The Unity Localization asset allows to manage and show a game translated to two or more languages.
Documentation for Unity Localization
The Localization asset comes packed with a lot of out-of-the-box components that make it effortless to add translations to your games. This page assumes you're a bit familiar with its workflows. You can learn more about it at the Unity Localization Documentation
This integration allows to localize not only texts, but also Sprites, Textures and even entire Game Objects, and in all cases it's the exact same workflow.
To display a localized Text use the Localized Text option from any of the text properties dropdown.
Once the property is created, you can choose a text entry from the Localization Table or create a new entry.
After selecting the table entry or creating a new entry, the Instruction node title might not update its text. This is because Unity 2022.3 and previous versions use IMGUI to render some sections of Unity Localization. You can simply collapse and expand the instruction again to manually refresh the title.
Change the Language¶
To change the language (also known as Locale), you can use the Change Language instruction. It allows to type in a string value with the locale of the language to display.
Locales are short strings that represent a language.
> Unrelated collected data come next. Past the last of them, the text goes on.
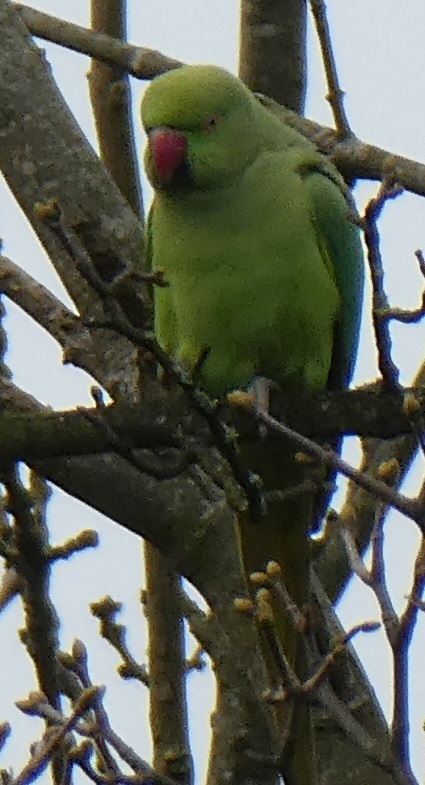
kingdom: Animalia
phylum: Chordata
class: Aves
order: Psittaciformes
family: Psittacidae
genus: Psittacula
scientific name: Psittacula krameri
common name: Rose-ringed parakeet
For example, English is usually typed as
en and Spanish as
es . There are also regional locales, such as
en-CA for Canadian English or
en-US for United States English.
Detect Language Changes¶
To detect when the currently selected locale has changed, use the On Change Language event Trigger, which is executed every time a new language is selected.
Depending on the scene, it might not be possible to update the texts displayed on screen to the new language. In these cases, it's best to simply reload the scene after changing the language, so all text and assets that are localized are re-constructed again with the new locale values.